Notice that analytics and performance metrics are the final item on the list. If the previous articles of the brief go unaddressed, then the likelihood that all resultant measurements will be strategically misaligned in some way is guaranteed.
How reporting software improves agency analytics
It’s possible to run an agency without dedicated software for the client reporting process. But at a certain scale, the effort to gather and report on performance analytics supersedes the value those reports generate.
Marketing reporting software can help agencies streamline data integrations, centralize marketing data, and scale output through report automation.
Improved data integrations
Reporting software equips agencies with the ability to centrally connect, monitor, and maintain their marketing and business intelligence data.
Owning the marketing data warehouse
By connecting to a marketing data warehouse you own, reporting software generates performance reports with updated data sources you trust.
Automating client reports
With the proper blend of process and people, reporting software allows agencies the ability to templetize presentation formats and styles across hundreds of accounts to generate custom reports at scale.
High Quality Presentation-Ready Templates
Most reporting software provides read-to-use templates for presentations, helping agencies reduce the time it takes to measure and report on campaign effectiveness. Here are a few client report examples and templates from NinjaCat.
Reporting On The Analytics That Matter Most
With a crystal clear marketing brief in hand, a reporting workflow that’s connected to metrics you can trust that generates fast and reliable reports, the final step toward a pain free approach to performance analytics is to establish a framework for how to tell a story with the data.
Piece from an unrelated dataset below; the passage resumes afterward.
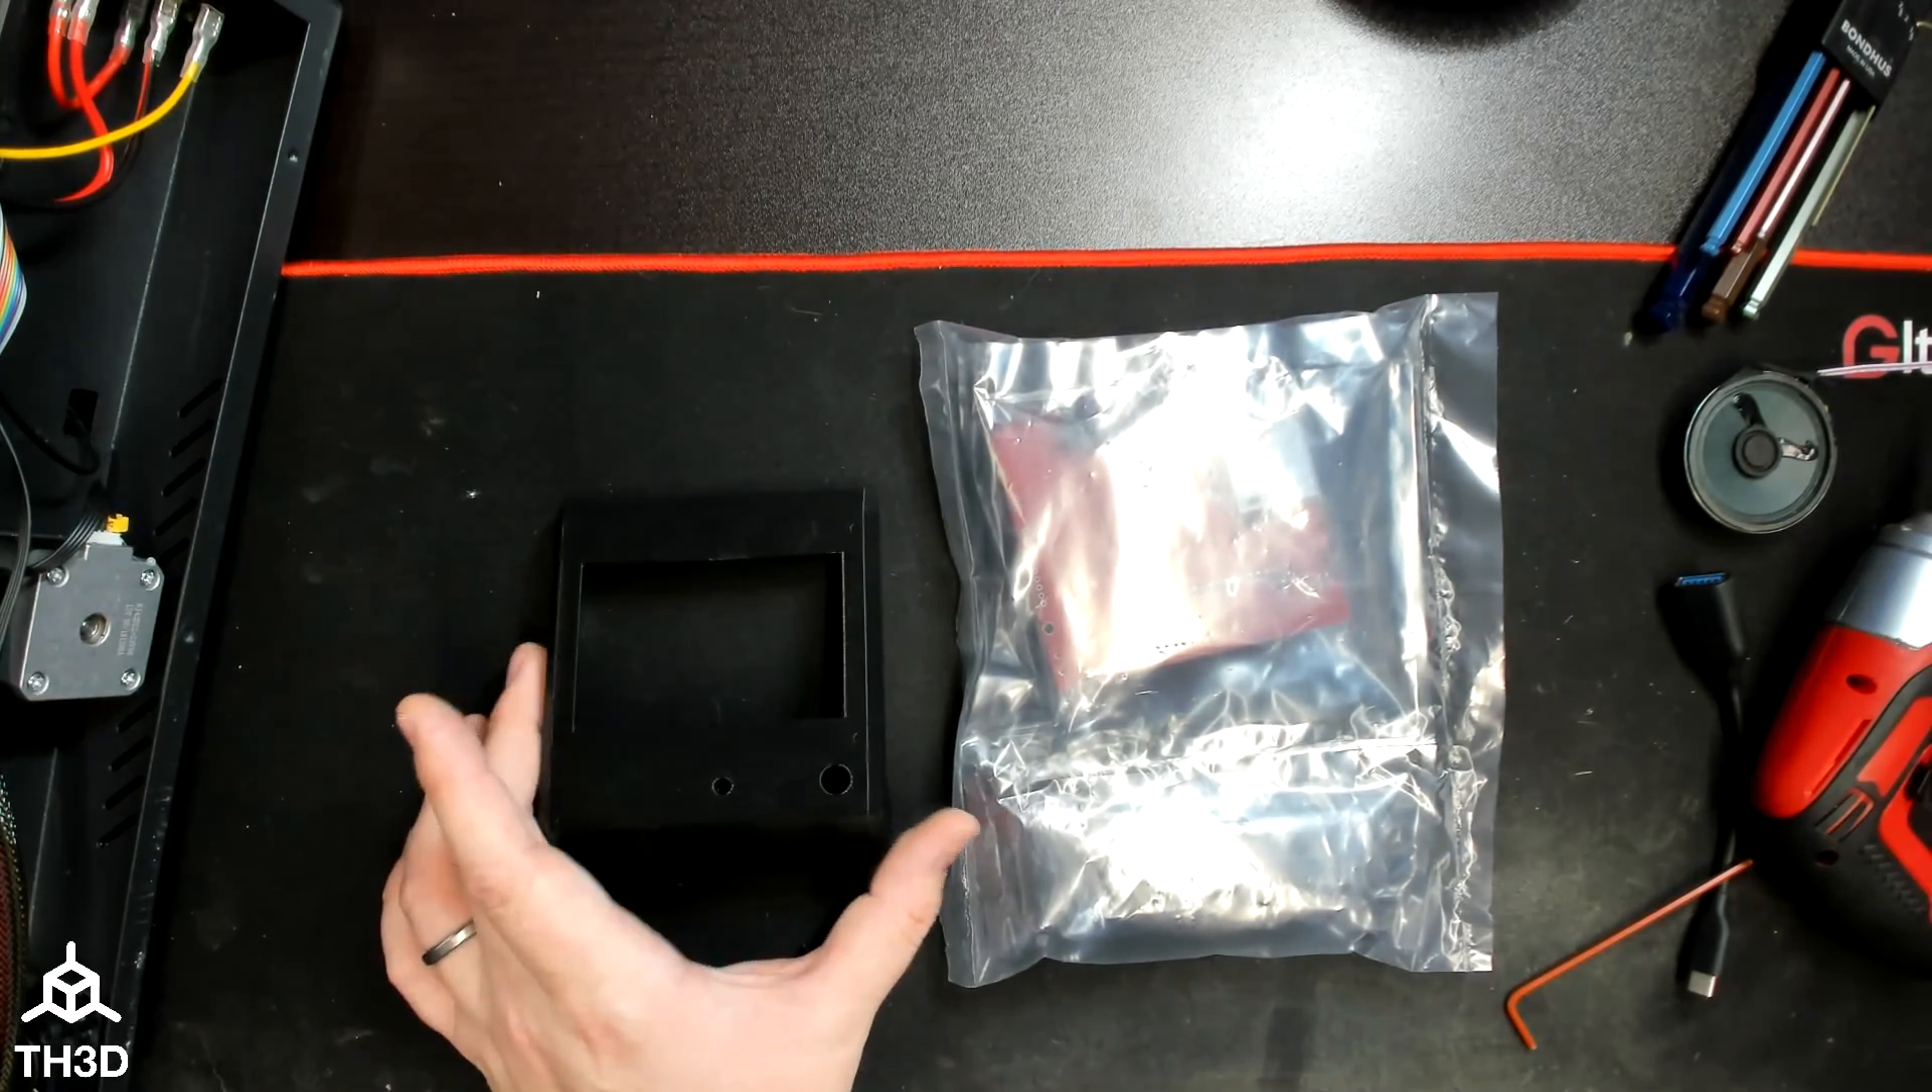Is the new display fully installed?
No.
Here are six factors to help your agency report on the analytics that matter most:
- Have a narrative arch - Effective performance reports are presented as more than just a collection of data points, but rather a selection of metrics that tell a definitive story.
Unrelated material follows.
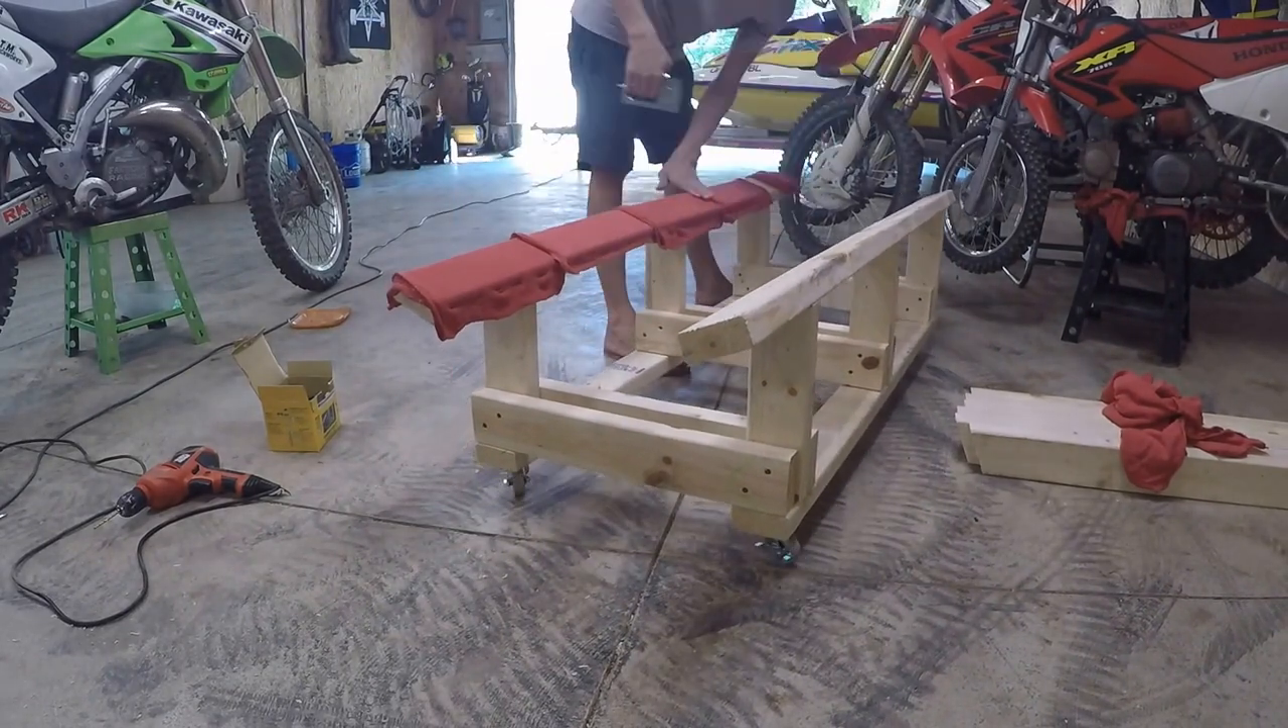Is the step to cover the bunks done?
No.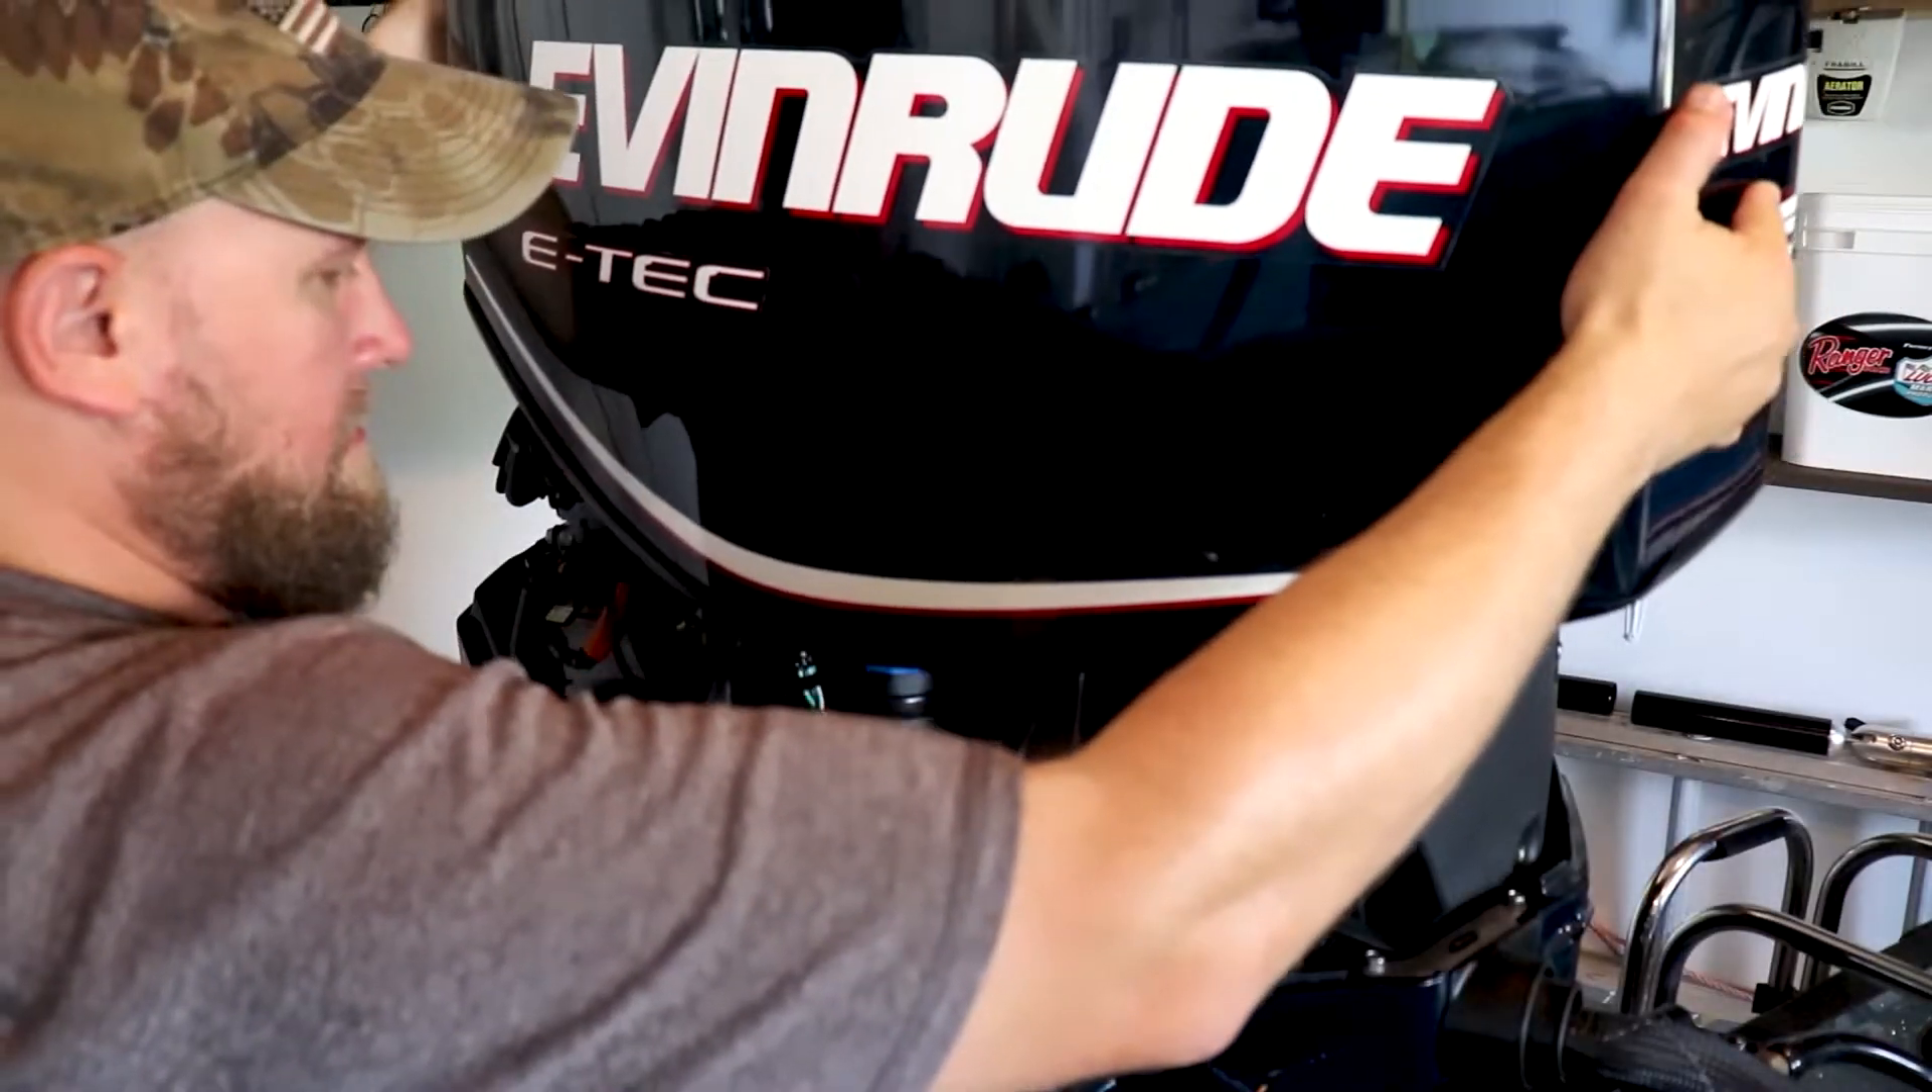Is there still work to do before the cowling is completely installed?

- Display trends & comparisons to provide context - The level of insight or familiarity with analytics can differ drastically within audiences reviewing your report; provide context and perspective wherever possible.
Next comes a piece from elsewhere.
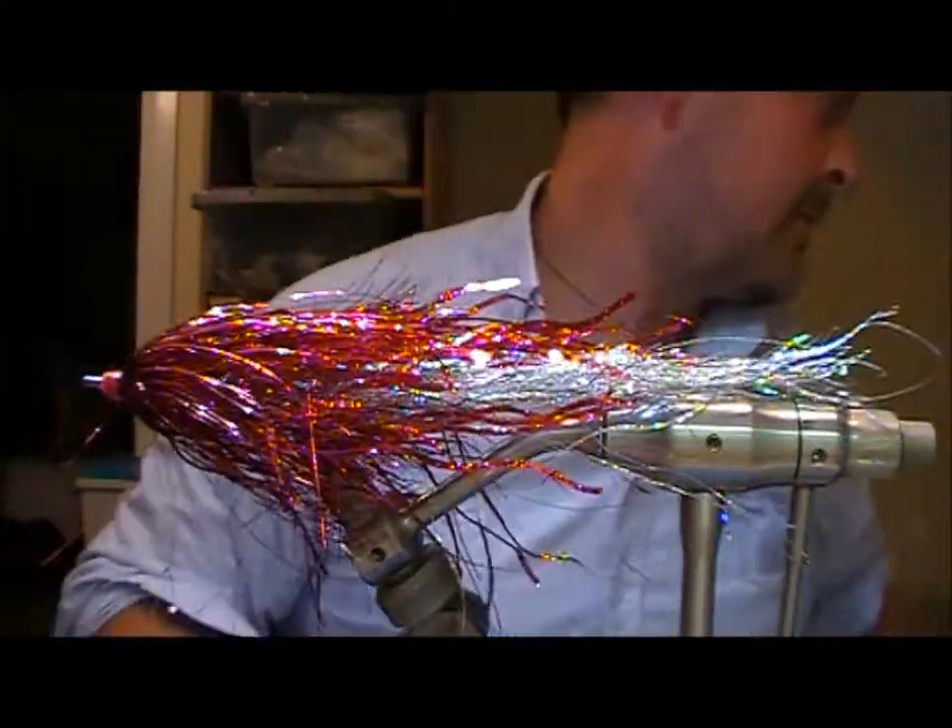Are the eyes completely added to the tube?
No.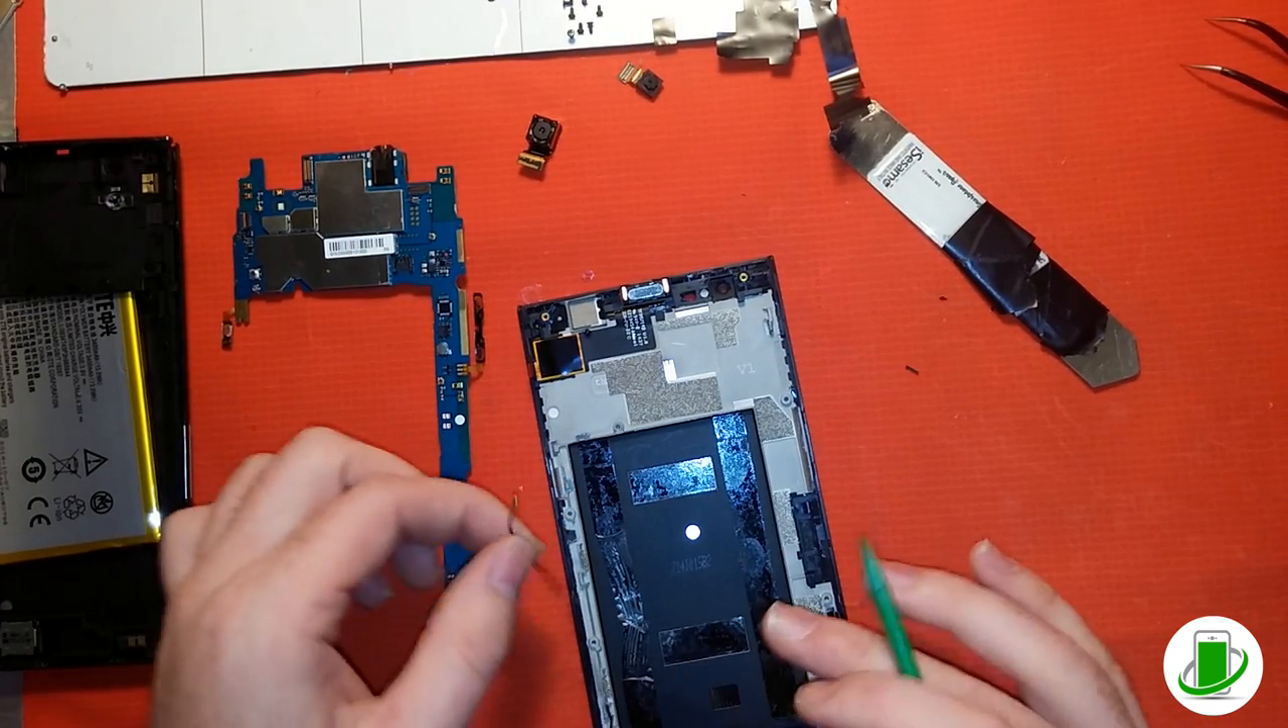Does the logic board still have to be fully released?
No.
- Normalize data - For technicians that work with data on a daily basis, peaks and valleys can be explained. However, when reporting to stakeholders, it’s preferred if extraneous “noise” is removed from data sets, in order to present a cleaner picture and potentially reveal longer trends.
- Know what decisions need to be made - If you understand the goals and business model of a client, selecting the analytics you include in performance reports will be clear.
- Provide analysis and recommendations - Data alone can’t tell a story. Annotations and recommendations add insight and momentum to reports.
- KISS (Keep It Simple, Stupid) - There can be a thousand data points for the modern advertising campaign, but that doesn’t mean they all have to fit in your dashboard. When in doubt, leave it out. Build performance reports to be understood by others, not to be explained by you.
Pain-Free Performance Analytics for Agencies
A good marketing brief and reliable reporting software and workflows can help in the quest to remove the pain and friction from performance analytics for agencies. But in order to stay pain-free, it’s important to remember that quality output and product is the result of reliable processes and dependable systems.
And getting the reporting workflow nailed down for an agency isn’t just to benefit clients.
When you have control and command over how you present campaign results to clients, you have an opportunity to add value in intangible ways that can establish your reports themselves as a point of distinction and differentiation.